Last Updated on Thursday, 14 September, 2023 at 8:20 am by Andre Camilleri
We’re in the middle of September and, once the Independence Day festivities are over, Parliament will resume its functions after the summer holidays – long holiday, we’re inclined to add.
One of the first matters it will see to is the presentation of the budget for 2024.
Late summer is not an easy time for ministries, as they are all employed in the exercise to draw up their plans – and expenses – for the year to come.
The busiest of all, of course, is the Finance Ministry, which has to juggle between the requirements and requests of all ministries, attempting to find a balance, saying yes to the priorities, no to what appears to be too much and, as a general rule, trying to find a balance.

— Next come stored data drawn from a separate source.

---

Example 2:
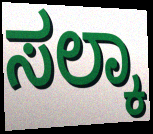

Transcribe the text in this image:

ಸಲ್ಕಾ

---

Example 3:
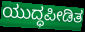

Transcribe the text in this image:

ಯುದ್ಧಪೀಡಿತ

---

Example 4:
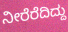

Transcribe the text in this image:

ನೀರೆರೆದಿದ್ದು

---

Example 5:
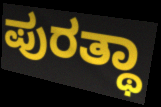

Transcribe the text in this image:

ಪುರತ್ಥಾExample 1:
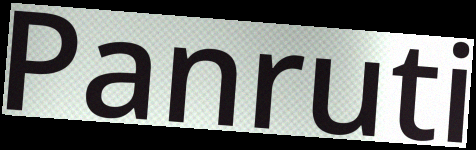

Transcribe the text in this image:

It is not an easy exercise, particularly at a time when the country’s debt has mushroomed and is now edging closer to €10bn. In one year, between July 2022 and July of this year, Malta’s debt has increased by more than €100m.
It is not a joke, and as the Nationalist Party pointed out, we are paying €4m a week in interests on the accumulated debt.

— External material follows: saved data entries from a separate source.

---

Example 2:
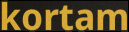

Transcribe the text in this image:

kortam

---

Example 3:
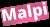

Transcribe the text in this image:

Malpi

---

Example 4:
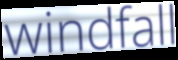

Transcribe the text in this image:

windfall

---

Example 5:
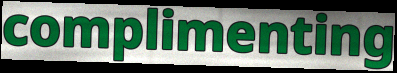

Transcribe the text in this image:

complimenting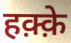
हक़्क़े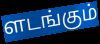
ளடங்கும்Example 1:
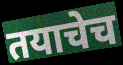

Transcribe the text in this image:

तयाचेच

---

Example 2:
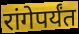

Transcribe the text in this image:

रांगेपर्यंत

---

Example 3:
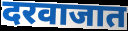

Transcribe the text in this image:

दरवाजात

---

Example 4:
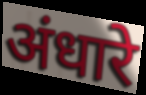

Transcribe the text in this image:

अंधारे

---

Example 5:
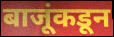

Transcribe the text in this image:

बाजूंकडून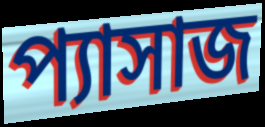
প্যাসাজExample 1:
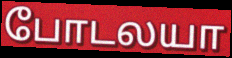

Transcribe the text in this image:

போடலயா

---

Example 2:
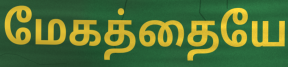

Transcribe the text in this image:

மேகத்தையே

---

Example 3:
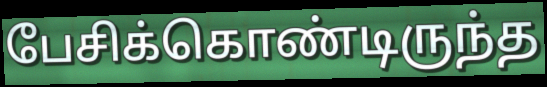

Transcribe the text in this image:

பேசிக்கொண்டிருந்த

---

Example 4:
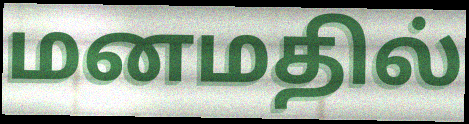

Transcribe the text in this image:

மனமதில்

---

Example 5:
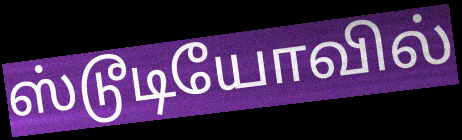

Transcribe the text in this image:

ஸ்டூடியோவில்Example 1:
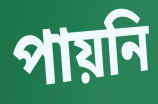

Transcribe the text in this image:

পায়নি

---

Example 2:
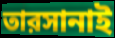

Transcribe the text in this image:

তারসানাই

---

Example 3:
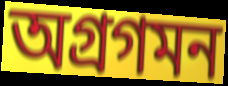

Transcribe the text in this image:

অগ্রগমন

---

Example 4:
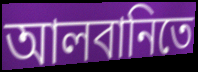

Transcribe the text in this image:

আলবানিতে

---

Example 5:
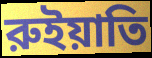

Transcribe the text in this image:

রুইয়াতিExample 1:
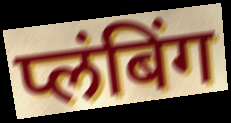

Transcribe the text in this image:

प्लंबिंग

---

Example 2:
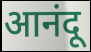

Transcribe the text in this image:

आनंदू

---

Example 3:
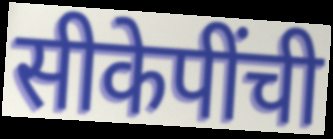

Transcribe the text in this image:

सीकेपींची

No doubt, the crisis that we all went through as a result of the Covid-19 pandemic had a big part to play in the rising debt. The government was constrained to spend more and more to be able to keep the private sector afloat at a time when production was low, services were no longer needed, the tourism industry was at a standstill and, generally speaking, there was fear of the future.
But, thankfully, the pandemic is a thing of the past although, it must be said, cases are still being reported and people are still dying. So things should have started to get better by now. Yet, this is not happening and, month after month, the statistics that are regularly published by the National Statistics Office show a deteriorating situation.
The budget that will be presented by Finance Minister Clyde Caruana – no date has as yet been given – should be an opportunity for the government to say which direction it is taking. Is it going to allow the debt to continue to rise? Or will it be making an attempt to bring it down?
More importantly, is the government willing to at least make an attempt to contain its expenses, such as by not employing extra people where they are not needed, or will it continue to dish out jobs which are depriving the private sector of much needed staff and pushing them to employ foreigners?
The government must give a clear sign that it is doing something to keep the country’s debt from growing. The Labour Party, when in opposition, used to criticise the Nationalist government for putting the country’s debt onto the next generations. Well, the time has come for it to listen to its own words.